Planning Update | The urban living renaissance

Planning Update | The urban living renaissance

Damien Holdstock, associate director at national planning and development consultancy Turley, explains why the boom in urban living – and the entrance of institutional investors into the sector – is good news for the future of the UK’s cities.

Up until the late 90s, city centres weren’t thought of as desirable places to live. Even the UK’s major cities were often run down and reported much higher crime statistics than towns on the outskirts, resulting in the most affluent homeowners opting to reside in the suburbs.

But fast forward 20 years and urban living is thriving.

Take Manchester, for example. It’s estimated that around 600,000 people are currently living in the city, up from 572,000 in 2015 alone, according to Manchester City Council’s State of the City report last year. This is thanks, in part, to the rise of the private rented sector (PRS) and more latterly the advent of build to rent (BTR) – which is making it easier and more attractive for renters to live in the city.

In London, PRS is about to become the biggest single tenure in the market – bigger than social rented or homeownership. An increasing proportion of this development is now BTR. Across the UK more widely, the BTR model continues to go from strength to strength too. It’s now estimated that 10 per cent of all projects starting nationally are BTR.

The rise of BTR is good news for city centres and for tenants. Urban living already has a well-established association with regeneration, bringing people into cities and helping to create vibrant hubs of economic activity by doing so. Urban living delivered as part of mixed-use developments has been particularly effective in this regard.

The BTR model is increasing the quality of accommodation available to tenants and changing perceptions of renting. Many of the institutional funds investing in BTR realise the need to provide high quality, desirable accommodation to ensure it can provide returns they are looking for over a long-term basis. Whilst the need for on-site amenities in BTR developments was initially untested, it’s now increasingly common for gym access, concierge services and shared communal spaces to be offered in these schemes.

Taken together, the regeneration of city centre areas and the increasing quality of accommodation available have led to urban living becoming an ever more popular concept. Not only for young professionals but for an increasingly wide demographic of occupiers who want to experience the bright lights of the city centre.

Unexpected residents
The wider demographic attracted to the concept of urban living in BTR accommodation is now beginning to encompass retirees, too.

With access to more shops, bars and restaurants, as well as better social infrastructure like libraries, banks and dental practices, it’s no surprise retirees are swapping the suburbs for the metropolitan lifestyle. For many retirees, urban living is an attractive concept that negates worries about isolation and loneliness that can often be associated with later life.

Urban living is also an increasingly attractive prospect for retirees looking to downsize from their old family homes, which may require a significant amount of upkeep. Moving into this type of accommodation allows retirees to release equity from the sale of their home, which can then be used to fund a lifestyle of their choosing. This also has the benefit of freeing up family housing for those looking to move onto the housing ladder.

The future role of BTR
Despite the trajectory BTR has enjoyed over the last five years from a relative standing start, there is still huge scope for further growth and evolution.
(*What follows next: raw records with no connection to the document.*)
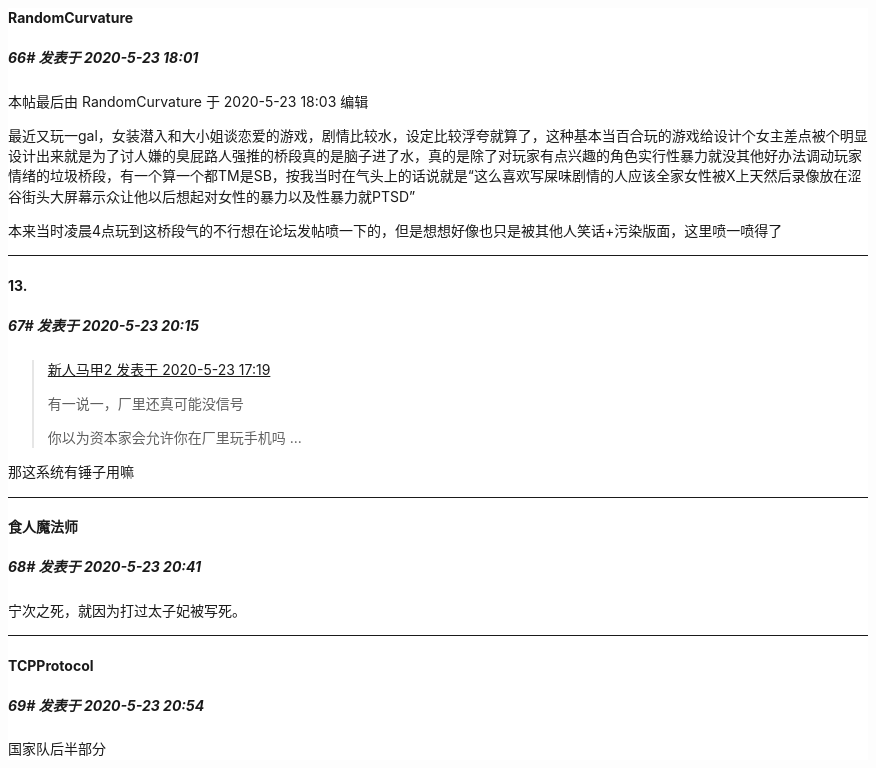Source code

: ####  RandomCurvature  
##### 66#       发表于 2020-5-23 18:01



 本帖最后由 RandomCurvature 于 2020-5-23 18:03 编辑 

最近又玩一gal，女装潜入和大小姐谈恋爱的游戏，剧情比较水，设定比较浮夸就算了，这种基本当百合玩的游戏给设计个女主差点被个明显设计出来就是为了讨人嫌的臭屁路人强推的桥段真的是脑子进了水，真的是除了对玩家有点兴趣的角色实行性暴力就没其他好办法调动玩家情绪的垃圾桥段，有一个算一个都TM是SB，按我当时在气头上的话说就是“这么喜欢写屎味剧情的人应该全家女性被X上天然后录像放在涩谷街头大屏幕示众让他以后想起对女性的暴力以及性暴力就PTSD”

本来当时凌晨4点玩到这桥段气的不行想在论坛发帖喷一下的，但是想想好像也只是被其他人笑话+污染版面，这里喷一喷得了







-----

####  13.  
##### 67#       发表于 2020-5-23 20:15



<blockquote><a href="httphttps://bbs.saraba1st.com/2b/forum.php?mod=redirect&amp;goto=findpost&amp;pid=47530930&amp;ptid=1937064" target="_blank">新人马甲2 发表于 2020-5-23 17:19</a>

有一说一，厂里还真可能没信号


你以为资本家会允许你在厂里玩手机吗 ...</blockquote>
那这系统有锤子用嘛







-----

####  食人魔法师  
##### 68#       发表于 2020-5-23 20:41




宁次之死，就因为打过太子妃被写死。







-----

####  TCPProtocol  
##### 69#       发表于 2020-5-23 20:54




国家队后半部分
While the model is now established in cities such as London, Manchester and Birmingham, the sector is in its infancy in the UK. In some regional cities it is still a relatively new concept.

Over the next few years, we can expect BTR schemes to become increasingly common place across the UK. We will see a greater volume of BTR developments catering for an increasingly wide demographic, from post-graduates and young professionals to retirees. This is something to welcome – particularly if BTR accommodation is delivered as part of the mixed-use development that can foster economic growth and prosperity, and continue to make a positive contribution to regenerating our cities.